The first Habsburg ruler who actually used the title of an archduke was Ernest of Iron, ruler of Inner Austria from 1406 to 1424. From the 15th century onward, all princes of the Habsburg dynasty were styled as Archdukes (Erzherzöge).

===Related documents from the same set===
Being the main document from the set of five forged charters, the Privilegium maius was accompanied by four other newly produced forgeries, all created in the same time, during the second half of 1358 or the first half of 1359:
- Charter from "1058", attributed to king Henry IV, and shaped as a confirmation of various privileges whose establishment was attributed to Julius Caesar and emperor Nero, while also granting those rights to margrave Ernst of Austria and awarding him and his successors the lordship over the bishoprics of Salzburg and Lorch (Passau), and allowing them to bear the judicial sword and banner of the land.
- Charter from "1228", attributed to king Henry VII, and also shaped as a confirmation of various privileges, while granting additional rights to duke Leopold VI of Austria and Styria.
- Charter from "1245", attributed to emperor Frederick II, and shaped as a confirmation of the Privilegium maius from "1156", while also granting additional rights to duke Frederick II of Austria.
- Charter from "1283", attributed to king Rudolf I and the Prince-Electors, also shaped as a confirmation of previously issued privileges, awarded now to king's sons Albrecht and Rudolf, dukes of Austria and Styria.

==Effects==
Emperor Charles IV refused to confirm the Privilegium maius, although he accepted some claims. The discoverer of the forgery was his advisor, the poet and scholar Petrarch. However, Frederick III, of the House of Habsburg, who became Holy Roman Emperor, 1452, confirmed the document and made it part of imperial law, thus making fiction into fact. From then on, the status as claimed by the document became widely accepted. Frederick also extended the Privilegium maius by granting the power of ennoblement for his family as hereditary rulers of Austria (this power was normally reserved for the emperor). Thus, the act of confirmation by Frederick was what elevated the House of Habsburg to a special rank within the Empire. (Note: "Hatte sein Vater durch Anerkennung des Privilegium maius dem Haus einen besonderen Rang im Reich verschafft, so steigerte Maximilian das Ansehen und den Anspruch der Dynastie durch genealogische Spekulationen [...]")

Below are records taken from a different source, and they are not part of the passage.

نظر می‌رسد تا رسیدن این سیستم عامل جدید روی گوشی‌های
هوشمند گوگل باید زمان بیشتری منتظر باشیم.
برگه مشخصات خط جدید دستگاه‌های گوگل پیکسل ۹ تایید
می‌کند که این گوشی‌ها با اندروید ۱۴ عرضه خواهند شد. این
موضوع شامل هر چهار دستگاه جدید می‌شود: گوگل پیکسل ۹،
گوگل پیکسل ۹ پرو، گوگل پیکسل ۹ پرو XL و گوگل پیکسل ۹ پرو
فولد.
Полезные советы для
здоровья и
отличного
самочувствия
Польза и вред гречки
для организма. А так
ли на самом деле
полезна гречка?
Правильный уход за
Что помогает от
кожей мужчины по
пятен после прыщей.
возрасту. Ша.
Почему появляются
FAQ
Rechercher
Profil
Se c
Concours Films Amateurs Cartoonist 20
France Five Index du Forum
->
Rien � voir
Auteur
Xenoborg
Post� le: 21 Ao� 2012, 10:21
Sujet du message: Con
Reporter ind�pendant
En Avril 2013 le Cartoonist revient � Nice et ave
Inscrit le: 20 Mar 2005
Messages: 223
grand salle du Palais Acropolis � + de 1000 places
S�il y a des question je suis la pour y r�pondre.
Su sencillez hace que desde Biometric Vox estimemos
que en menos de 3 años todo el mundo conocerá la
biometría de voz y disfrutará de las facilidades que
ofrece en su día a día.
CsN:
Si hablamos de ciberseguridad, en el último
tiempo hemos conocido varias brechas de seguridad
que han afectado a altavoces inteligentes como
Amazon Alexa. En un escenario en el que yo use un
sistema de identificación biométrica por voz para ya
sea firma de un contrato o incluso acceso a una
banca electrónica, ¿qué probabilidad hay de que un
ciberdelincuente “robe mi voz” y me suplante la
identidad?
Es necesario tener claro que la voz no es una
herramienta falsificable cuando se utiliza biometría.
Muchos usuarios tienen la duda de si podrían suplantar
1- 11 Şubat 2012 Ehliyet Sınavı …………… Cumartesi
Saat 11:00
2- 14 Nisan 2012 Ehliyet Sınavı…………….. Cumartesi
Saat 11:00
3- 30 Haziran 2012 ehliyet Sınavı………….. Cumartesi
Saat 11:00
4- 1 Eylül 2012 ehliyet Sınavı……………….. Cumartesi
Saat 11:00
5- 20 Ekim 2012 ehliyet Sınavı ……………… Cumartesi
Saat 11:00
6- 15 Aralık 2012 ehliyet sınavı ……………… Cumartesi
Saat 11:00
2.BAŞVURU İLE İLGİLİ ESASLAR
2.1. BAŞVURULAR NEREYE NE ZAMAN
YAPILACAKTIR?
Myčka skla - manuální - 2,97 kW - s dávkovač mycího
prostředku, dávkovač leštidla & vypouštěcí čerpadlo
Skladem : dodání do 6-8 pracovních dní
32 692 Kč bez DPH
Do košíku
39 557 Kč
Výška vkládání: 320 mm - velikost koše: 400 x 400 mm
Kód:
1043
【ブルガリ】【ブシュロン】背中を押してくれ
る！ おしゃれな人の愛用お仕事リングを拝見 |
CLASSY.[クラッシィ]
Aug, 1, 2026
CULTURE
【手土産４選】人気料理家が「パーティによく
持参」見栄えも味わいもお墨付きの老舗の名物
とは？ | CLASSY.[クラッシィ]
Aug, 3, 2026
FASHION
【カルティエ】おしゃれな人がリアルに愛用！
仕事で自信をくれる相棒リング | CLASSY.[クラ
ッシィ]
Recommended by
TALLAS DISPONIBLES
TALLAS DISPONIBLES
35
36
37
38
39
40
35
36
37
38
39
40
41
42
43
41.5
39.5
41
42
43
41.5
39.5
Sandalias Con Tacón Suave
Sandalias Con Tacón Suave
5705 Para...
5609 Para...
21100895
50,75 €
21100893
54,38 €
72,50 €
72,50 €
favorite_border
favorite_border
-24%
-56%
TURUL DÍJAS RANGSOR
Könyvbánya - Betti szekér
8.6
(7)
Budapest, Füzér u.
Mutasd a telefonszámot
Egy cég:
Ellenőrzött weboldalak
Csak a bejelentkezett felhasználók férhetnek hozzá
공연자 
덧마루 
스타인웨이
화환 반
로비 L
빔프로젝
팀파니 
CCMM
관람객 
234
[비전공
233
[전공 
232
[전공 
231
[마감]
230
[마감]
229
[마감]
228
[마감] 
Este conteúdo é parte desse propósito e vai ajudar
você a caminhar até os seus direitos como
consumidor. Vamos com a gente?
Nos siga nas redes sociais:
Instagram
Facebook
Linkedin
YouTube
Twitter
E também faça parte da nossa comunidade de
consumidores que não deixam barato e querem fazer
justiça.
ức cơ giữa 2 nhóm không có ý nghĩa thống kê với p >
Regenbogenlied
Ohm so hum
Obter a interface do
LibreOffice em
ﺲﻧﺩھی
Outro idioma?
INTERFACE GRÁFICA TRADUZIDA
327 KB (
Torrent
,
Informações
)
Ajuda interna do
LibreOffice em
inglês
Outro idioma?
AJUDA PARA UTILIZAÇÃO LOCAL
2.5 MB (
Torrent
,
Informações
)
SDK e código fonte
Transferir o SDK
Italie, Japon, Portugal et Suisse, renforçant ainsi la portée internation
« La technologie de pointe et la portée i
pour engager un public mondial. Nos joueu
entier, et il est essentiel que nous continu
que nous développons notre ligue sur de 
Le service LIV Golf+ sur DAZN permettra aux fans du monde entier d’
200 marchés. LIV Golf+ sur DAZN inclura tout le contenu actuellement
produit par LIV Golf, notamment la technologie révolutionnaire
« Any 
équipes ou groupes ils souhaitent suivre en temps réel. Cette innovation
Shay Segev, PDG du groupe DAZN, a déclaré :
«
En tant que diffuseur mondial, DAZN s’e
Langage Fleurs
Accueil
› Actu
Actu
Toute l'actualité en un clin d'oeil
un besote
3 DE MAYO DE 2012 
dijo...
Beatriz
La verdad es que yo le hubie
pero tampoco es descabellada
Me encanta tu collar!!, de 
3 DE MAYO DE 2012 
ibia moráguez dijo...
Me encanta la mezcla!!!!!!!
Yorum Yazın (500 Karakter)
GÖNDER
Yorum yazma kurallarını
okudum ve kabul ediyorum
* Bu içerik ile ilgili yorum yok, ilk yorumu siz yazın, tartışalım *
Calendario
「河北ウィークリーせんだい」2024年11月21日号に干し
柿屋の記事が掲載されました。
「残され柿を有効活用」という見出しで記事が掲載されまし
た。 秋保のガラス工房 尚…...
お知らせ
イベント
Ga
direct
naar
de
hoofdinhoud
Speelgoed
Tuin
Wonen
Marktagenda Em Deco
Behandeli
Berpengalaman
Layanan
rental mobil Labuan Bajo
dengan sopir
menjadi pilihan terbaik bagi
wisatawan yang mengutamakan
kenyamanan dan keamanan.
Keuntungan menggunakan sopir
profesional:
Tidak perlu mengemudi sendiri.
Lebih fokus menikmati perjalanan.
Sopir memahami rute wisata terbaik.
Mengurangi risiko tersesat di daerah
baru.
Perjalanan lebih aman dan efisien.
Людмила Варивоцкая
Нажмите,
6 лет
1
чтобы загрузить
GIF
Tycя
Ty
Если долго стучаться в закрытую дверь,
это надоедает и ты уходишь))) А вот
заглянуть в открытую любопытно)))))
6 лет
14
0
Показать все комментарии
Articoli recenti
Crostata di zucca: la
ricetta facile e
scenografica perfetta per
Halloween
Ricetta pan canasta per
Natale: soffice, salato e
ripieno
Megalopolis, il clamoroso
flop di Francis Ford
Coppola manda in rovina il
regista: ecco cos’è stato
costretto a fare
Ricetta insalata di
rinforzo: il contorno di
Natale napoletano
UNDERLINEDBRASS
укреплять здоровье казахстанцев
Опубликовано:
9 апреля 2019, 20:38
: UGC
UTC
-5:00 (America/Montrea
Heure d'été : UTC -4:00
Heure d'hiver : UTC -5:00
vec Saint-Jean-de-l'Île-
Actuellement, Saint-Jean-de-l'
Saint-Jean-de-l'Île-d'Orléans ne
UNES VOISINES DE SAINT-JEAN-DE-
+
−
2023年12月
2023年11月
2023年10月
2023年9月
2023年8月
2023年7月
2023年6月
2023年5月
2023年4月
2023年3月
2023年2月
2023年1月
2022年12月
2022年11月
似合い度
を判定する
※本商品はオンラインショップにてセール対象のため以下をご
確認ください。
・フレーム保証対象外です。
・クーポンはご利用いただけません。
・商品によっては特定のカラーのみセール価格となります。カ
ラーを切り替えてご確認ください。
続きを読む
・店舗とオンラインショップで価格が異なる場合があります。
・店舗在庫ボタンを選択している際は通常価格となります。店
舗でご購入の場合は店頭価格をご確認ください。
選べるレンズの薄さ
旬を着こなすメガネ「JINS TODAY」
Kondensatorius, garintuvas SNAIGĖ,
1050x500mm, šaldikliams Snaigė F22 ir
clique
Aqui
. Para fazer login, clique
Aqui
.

The Privilegium maius had great influence on the Austrian political landscape. In time, the Austrian archdukes arrogated an almost king-like position, and demonstrated this to outsiders through the usage of special insignia. The Habsburgs gained a new foundation for their rule in these lands; in a way, the House of Habsburg and Austria became a single unit. The family subsequently published special editions of the documents, and forbade all discussion of their authenticity.

With the dissolution of the Holy Roman Empire in 1806, the Privilegium maius finally lost its meaning. In 1852, it was proven a forgery by historian Wilhelm Wattenbach.